UA Confluencenter Expands Innovation Farm Program
The Confluencenter for Creative Inquiry has awarded two teams of faculty members a total of $30,000.

UA Confluencenter for Creative Inquiry
June 15, 2017

Two teams with a total of 12 faculty members represented from the University of Arizona Colleges of Fine Arts, Humanities, and Social and Behavioral Sciences recently were awarded $30,000 to initiate projects focusing on border issues.

The team members also have been named members of the UA Confluencenter for Creative Inquiry's cohort of Innovation Farm projects for the fall.

The center's Innovation Farm program provides grants to faculty teams that will make lasting contributions to scholarly and artistic life at the UA, said Javier Durán, the Confluencenter's director.

The goal of the program is to leverage the Confluencenter's resources to provide working groups with enough support to achieve long-term viability, specifically by enabling pilot activities that form the basis of external grant proposals and donor outreach initiatives.

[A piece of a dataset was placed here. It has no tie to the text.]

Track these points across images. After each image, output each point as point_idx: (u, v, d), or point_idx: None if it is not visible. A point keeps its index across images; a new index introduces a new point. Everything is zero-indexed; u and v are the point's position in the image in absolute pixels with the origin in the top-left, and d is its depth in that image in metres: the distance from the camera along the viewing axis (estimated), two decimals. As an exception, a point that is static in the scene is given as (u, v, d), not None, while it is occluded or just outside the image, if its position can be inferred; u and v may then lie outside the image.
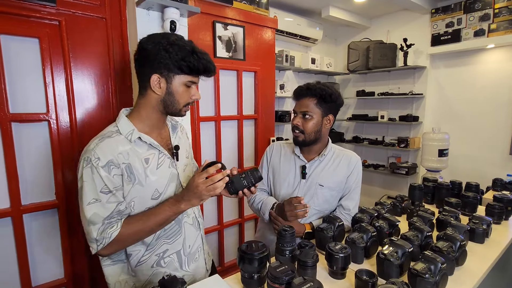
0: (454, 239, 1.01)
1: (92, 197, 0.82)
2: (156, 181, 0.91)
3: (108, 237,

"We are excited to see these two new working groups become part of the Confluencenter community," Durán said. "From the study of contemplative and Buddhist traditions to mapping human rights and supporting documentary studies, the Innovation Farm program has successfully convened key faculty and other stakeholders to facilitate projects that address society's grand challenges. Moreover, the program has provided a steady framework for groups to create sustainable ways to grow and continue advancing their research and creative agendas."

The two new Innovation Farm projects are:

On the Edge: Expressions of Shared Heritages Throughout Bounding Spaces

The team will explore how borders — of any kind at any time — create tensions that reflect cultural, ideological, linguistic and artistic expressions of division or cooperation among human beings.

"This new project will develop an international, interdisciplinary working group of scholars from different fields to address border problems in different cases, spaces and timeframes,” said Luis Coronado Guel, postdoctoral research associate and the College of Social and Behavorial Sciences' Mexico initiatives coordinator.

By exploring diverse expressions of shared heritages through the lens of different boundaries — political, legal, social, cultural, linguistic or economic — the project seeks to foster discussion and analysis on the complexity of change through forces and tensions, reflected in the transformations of people, spaces and identities.

"This Innovation Farm grant will provide support for fresh, innovative thinking on the meaning, significance and opportunities provided by borders and transition and contact zones of all kinds,"​ said William Beezley, history professor in the College of Social and Behavioral Sciences.

Other team members include:

  • Scott Whiteford, research professor emeritus in the Center for Latin American Studies
  • Jeff Banister, associate research social scientist, editor and research professor in the School of Geography and Development
  • Janet Sturman, associate dean of the Graduate College and Fred Fox School of Music professor
  • Stacie Widdifield, art history professor in the School of Art
  • Jennifer Jenkins, associate professor in the Department of English
  • Cristina Urias Espinoza, doctoral candidate in the Department of History

Transfrontera: Movements, Community and Identity in the Américas

This project will bring together interdisciplinary scholars whose work critically examines the material and symbolic manifestations of borders.

By centering on the concept of borderlands, Transfrontera is making an intentional appeal to scholarship that attends to the violence and inequality that borders perpetuate, or what Gloria Anzaldúa called "una herida abierta" (an open wound). It also speak to the creativity, solidarities and utopias that are possible when communities come together in the "third space," generally understood to be libraries, cafes, parks and other public spaces.

"With the Transfrontera initiative, we look to bolster the strong position of the University of Arizona as an international hub for scholarship on borders and borderlands. We hope to do so, in part, by cultivating the already existing expertise of faculty and researchers on campus, as well as by hosting leading scholars for public lectures and workshops," said Maurice Rafael Magaña, assistant professor of Mexican-American studies.

Transfrontera invites scholars to engage the multiplicity of meanings found in the idea of borderlands movements, community and identity in the Américas. By hosting networking events and a works-in-progress and speaker series, Transfrontera will create a space within the institution for intellectual exchange around these themes, an initiative that will include scholars inside and outside of the UA.

"Our project presents an exciting opportunity to not only examine movements and identities within the geographic U.S.-Mexico borderlands, but also allows us to create a dialogue around the borderlands within and between diverse U.S. Latinx communities. These conversations are timely and necessary given the current political and social moment," said Lillian Gorman, assistant professor in the Department of Spanish and Portuguese.

Other team members are Anita Huizar-Hernández, assistant professor in the Department of Spanish and Portuguese, and Michelle Téllez, assistant professor of Mexican-American studies.